Modena, offese razziste su Facebook. In sei a processo

Sono accusati di diffamazione con l’aggravante della discriminazione. Attacchi social diretti a un gruppo di nomadi

Controlli della polizia municipale in un campo nomadi (FotoFiocchi)

Controlli della polizia municipale in un campo nomadi (FotoFiocchi)

Modena, 29 novembre 2019 - In un’epoca nella quale ‘buonisti’, ‘haters’ e ‘leoni da tastiera’ sono termini più che comuni, traslati soprattutto dalla dialettica della politica, nella nostra città prende il via quello che potrebbe essere un vero e proprio processo pilota, utile a ricordare, al di là dell’esito finale, l’esistenza della legge Mancino e del reato di diffamazione, che sì può consumare anche sui social. Ieri mattina il giudice Barbara Malvasi ha rinviato a giudizio, appunto per diffamazione con l’aggravante razziale (etnico per essere più precisi), sei persone residenti nella nostra provincia alle quali vengono attribuite esternazioni discriminatorie ‘postate’ su Facebook a commento di una notizia che riguardava un ‘campo nomadi’ di cittadini d’origine sinti, in via Ponte Ghitto a Paganine. Qualcuno ricorderà, dato che la vicenda giudiziaria già nella sua fase embrionale (marzo scorso) aveva fatto il giro d’Italia, appunto perché peculiare: il caso, risalente al 2013 e riportato online da un quotidiano locale, era relativo ad un campo nomadi sviluppatosi su un terreno acquistato dai diretti interessati (i componenti di una famiglia italiana di origine sinti), ma a destinazione agricola e non abitativa.

Su Facebook, sotto l’articolo giornalistico, diversi utenti avevano detto la loro, o meglio scritto. Tra i commenti, anche chi inneggiava a Hitler o al fuoco. Minimo comun denominatore, il razzismo. Casualità o meno, qualcuno poi una molotov contro quel campo nomadi la lanciò per davvero, senza essere mai identificato.
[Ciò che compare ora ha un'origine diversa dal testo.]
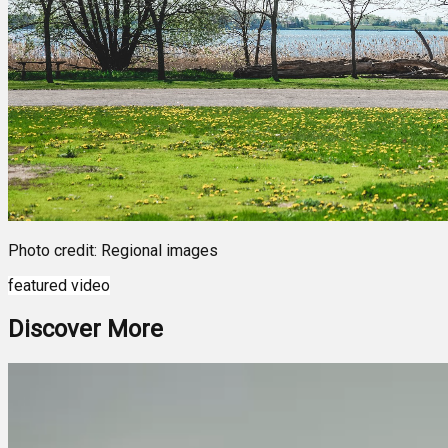
Photo credit: Regional images
featured video
Discover More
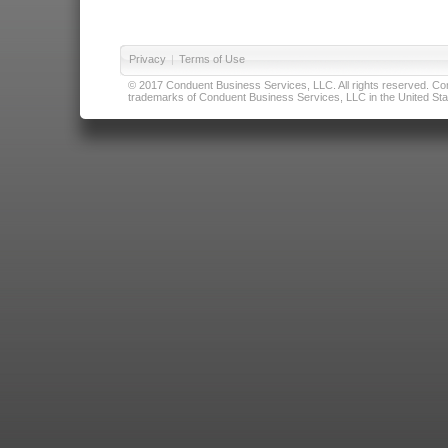
Privacy
|
Terms of Use
© 2017 Conduent Business Services, LLC. All rights reserved. Cond
trademarks of Conduent Business Services, LLC in the United Stat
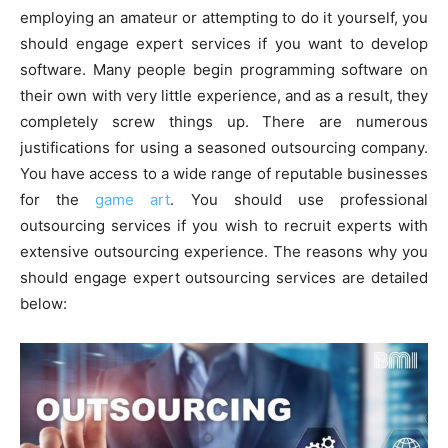
employing an amateur or attempting to do it yourself, you
should engage expert services if you want to develop
software. Many people begin programming software on
their own with very little experience, and as a result, they
completely screw things up. There are numerous
justifications for using a seasoned outsourcing company.
You have access to a wide range of reputable businesses
for the
game art
. You should use professional
outsourcing services if you wish to recruit experts with
extensive outsourcing experience. The reasons why you
should engage expert outsourcing services are detailed
below:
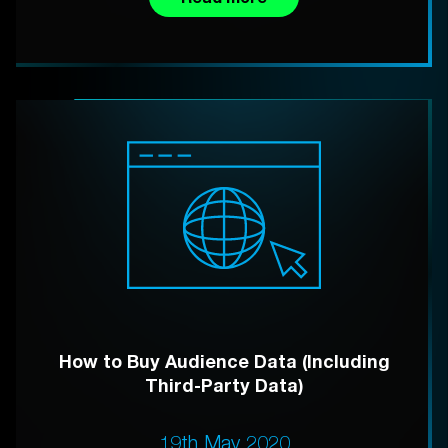
How to Buy Audience Data (Including
Third-Party Data)
19th May 2020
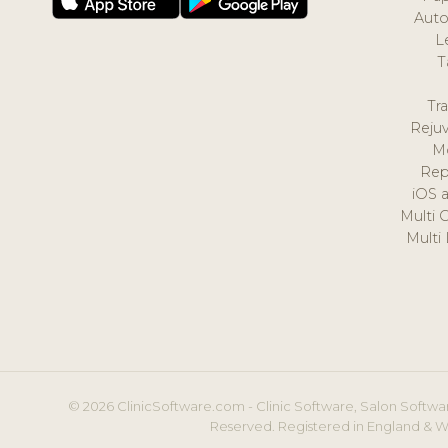
Auto
L
T
Tr
Reju
M
Rep
iOS 
Multi 
Multi
© 2026 ClinicSoftware.com - Clinic Software, Salon Softwar
Reserved. Registered in England & W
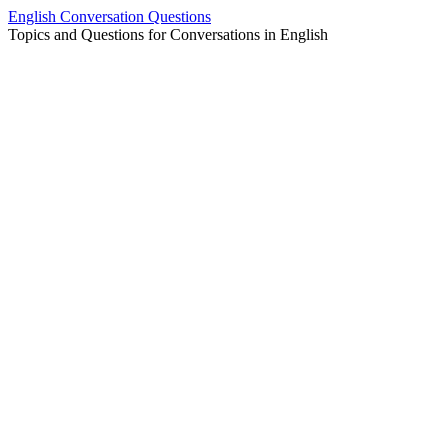
Skip
English Conversation Questions
to
Topics and Questions for Conversations in English
content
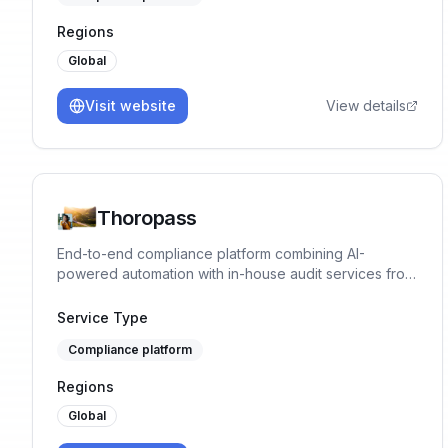
Regions
Global
Visit website
View details
Thoropass
End-to-end compliance platform combining AI-
powered automation with in-house audit services from
Big 4 trained experts.
Service Type
Compliance platform
Regions
Global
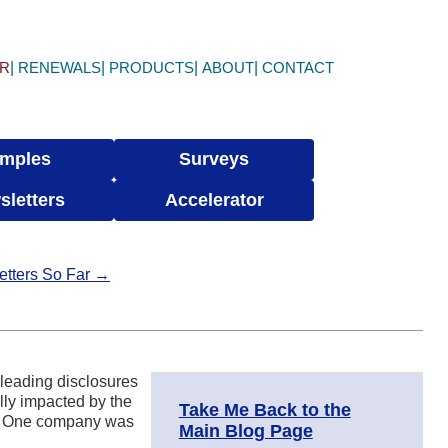
ER
RENEWALS
PRODUCTS
ABOUT
CONTACT
mples
Surveys
sletters
Accelerator
etters So Far →
sleading disclosures
lly impacted by the
Take Me Back to the
on. One company was
Main Blog Page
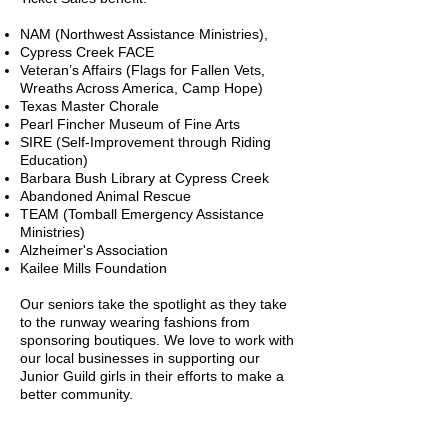
NAM (Northwest Assistance Ministries),
Cypress Creek FACE
Veteran’s Affairs (Flags for Fallen Vets,
Wreaths Across America, Camp Hope)
Texas Master Chorale
Pearl Fincher Museum of Fine Arts
SIRE (Self-Improvement through Riding
Education)
Barbara Bush Library at Cypress Creek
Abandoned Animal Rescue
TEAM (Tomball Emergency Assistance
Ministries)
Alzheimer's Association
Kailee Mills Foundation
Our seniors take the spotlight as they take
to the runway wearing fashions from
sponsoring boutiques. We love to work with
our local businesses in supporting our
Junior Guild girls in their efforts to make a
better community.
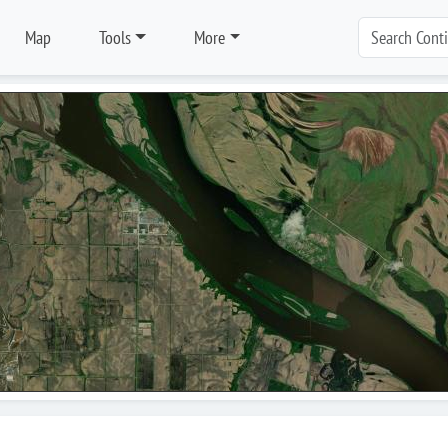
Map
Tools
More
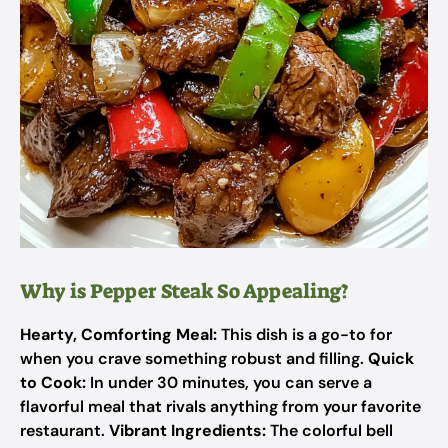
Why is Pepper Steak So Appealing?
Hearty, Comforting Meal:
This dish is a go-to for
when you crave something robust and filling.
Quick
to Cook:
In under 30 minutes, you can serve a
flavorful meal that rivals anything from your favorite
restaurant.
Vibrant Ingredients:
The colorful bell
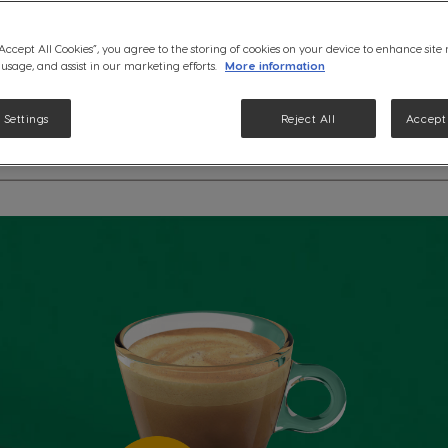
lightest espresso from Starbu
Gusto® machine.
“Accept All Cookies”, you agree to the storing of cookies on your device to enhance site
See ingredients
 usage, and assist in our marketing efforts.
More information
 Settings
Reject All
Accept 
etails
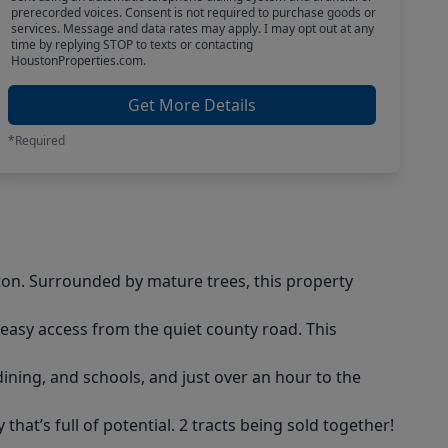
prerecorded voices. Consent is not required to purchase goods or
services. Message and data rates may apply. I may opt out at any
time by replying STOP to texts or contacting
HoustonProperties.com.
Get More Details
*Required
rton. Surrounded by mature trees, this property
 easy access from the quiet county road. This
ining, and schools, and just over an hour to the
hat’s full of potential. 2 tracts being sold together!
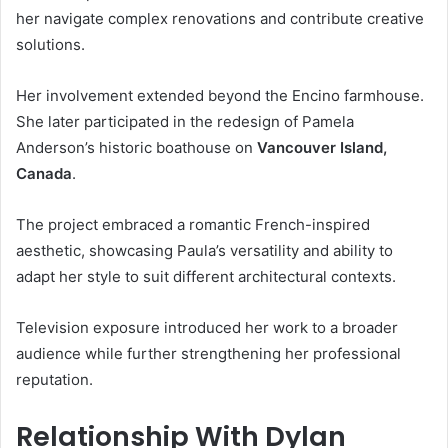
her navigate complex renovations and contribute creative
solutions.
Her involvement extended beyond the Encino farmhouse.
She later participated in the redesign of Pamela
Anderson’s historic boathouse on
Vancouver Island,
Canada
.
The project embraced a romantic French-inspired
aesthetic, showcasing Paula’s versatility and ability to
adapt her style to suit different architectural contexts.
Television exposure introduced her work to a broader
audience while further strengthening her professional
reputation.
Relationship With Dylan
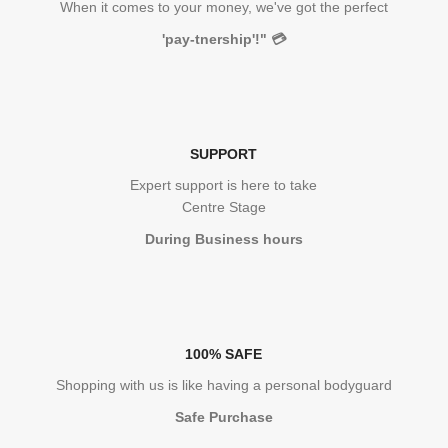
When it comes to your money, we've got the perfect
'pay-tnership'!"
💳
SUPPORT
Expert support is here to take
Centre Stage
During Business hours
100% SAFE
Shopping with us is like having a personal bodyguard
Safe Purchase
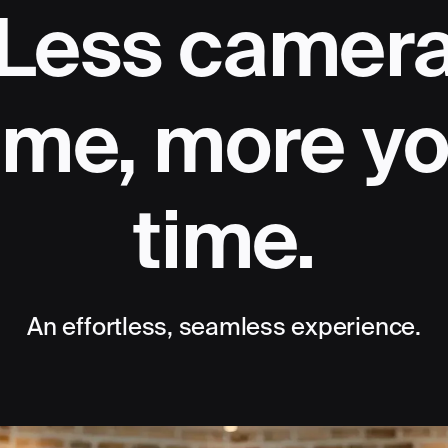
Less camer
ime, more y
time.
An effortless, seamless experience.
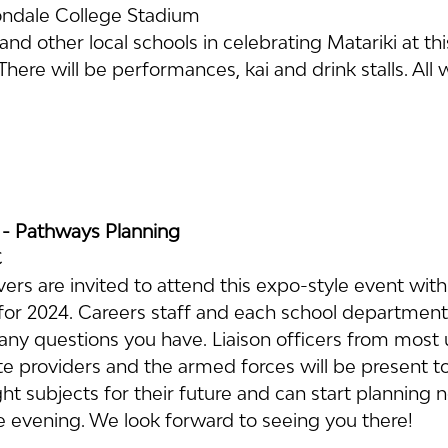
ndale College Stadium
and other local schools in celebrating Matariki at thi
ere will be performances, kai and drink stalls. All
 - Pathways Planning
C
ers are invited to attend this expo-style event with 
for 2024. Careers staff and each school department 
ny questions you have. Liaison officers from most un
te providers and the armed forces will be present t
ight subjects for their future and can start planning 
e evening. We look forward to seeing you there!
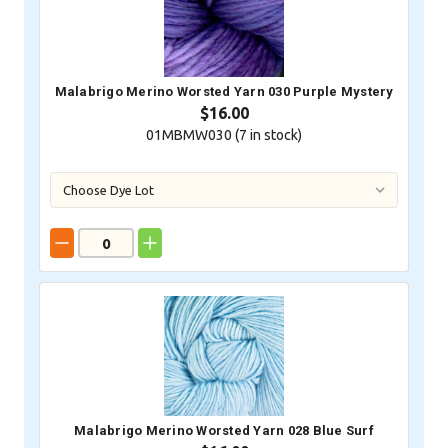
Malabrigo Merino Worsted Yarn 030 Purple Mystery
$16.00
01MBMW030 (
7
in stock)
Malabrigo Merino Worsted Yarn 028 Blue Surf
A sporgere denuncia per diffamazione, nel 2014, era stato uno dei destinatari di queste esternazioni sui social, un 50enne del campo nomadi di via Ponte Ghiotto: «Io sono nato in Italia, ho studiato in questo Paese e ho fatto il militare. Perché tanto odio?», le sue parole. Nell’udienza preliminare che si è svolta in Corso Canalgrande, l’uomo è stato ammesso come parte civile (a rappresentarlo sarà l’avvocato Nicoletta Tietto), dunque prenderà attivamente parte al processo ed eventualmente potrà avanzare una richiesta risarcitoria.

Soprattutto, il 50enne incontrerà gli autori di quei post. Sei rinvii a giudizio, dicevamo. Inizialmente la procura aveva iscritto nel registro degli indagati undici persone, di differenti età ed estrazioni sociali. Fascicolo che è in mano al pubblico ministero Francesca Graziano. Oltre ai sei imputati che finiranno a processo il 20 marzo del prossimo anno, e a quattro archiviazioni già avvenute, va anche registrata la richiesta di messa alla prova avanzata da uno degli indagati. Per lui, in sostanza, il procedimento potrebbe essere sospeso a fronte del fatto che eseguirà dei lavori di pubblica utilità. Anche in questo caso il processo che si aprirà la prossima primavera potrebbe far parlare, perché non si ricordano molti casi precedenti di messa alla prova per un commento su Facebook dal contenuto diffamatorio e a sfondo razziale.

Il fascicolo in questione, approdato ora in tribunale, rientra esattamente in quell’ordine di priorità che l’allora procuratore capo Lucia Musti aveva dato il 30 luglio del 2018, invitando alla massima attenzione della magistratura e delle forze dell’ordine in merito ai reati di stampo razziale. «Registriamo a livello nazionale una impennata di questi reati. Si tratta di reati – le parole di Musti – che vanno dai meno gravi, come le minacce, a quelli ben più gravi, ovvero con spargimento di sangue. Per questo la procura di Modena ha emesso un ordine di servizio rivolto tanto ai magistrati quanto alle forze dell’ordine, dove si chiede di essere solerti e attenti nei confronti della persona offesa. Nel caso di Paganine la persona offesa sembrava particolarmente fragile».

In attesa di vedere come andrà a finire il processo che prenderà il via a marzo, è utile ricordare come nella nostra provincia siano già numerosi i casi giudiziaria legati a parole scritte sui social o sul web. L’ultimo di una lunga serie riguarda un utente sassolese che è stato multato per aver insultato la polizia municipale, sempre via social. Questo in un territorio in cui, paradossalmente, c’è sensibilità al tema: l’Univesità per esempio, ha indetto proprio quest’anno una serie di incontri pensati per studiare il fenomeno dell’odio in rete, che, anche se sul web, odio resta.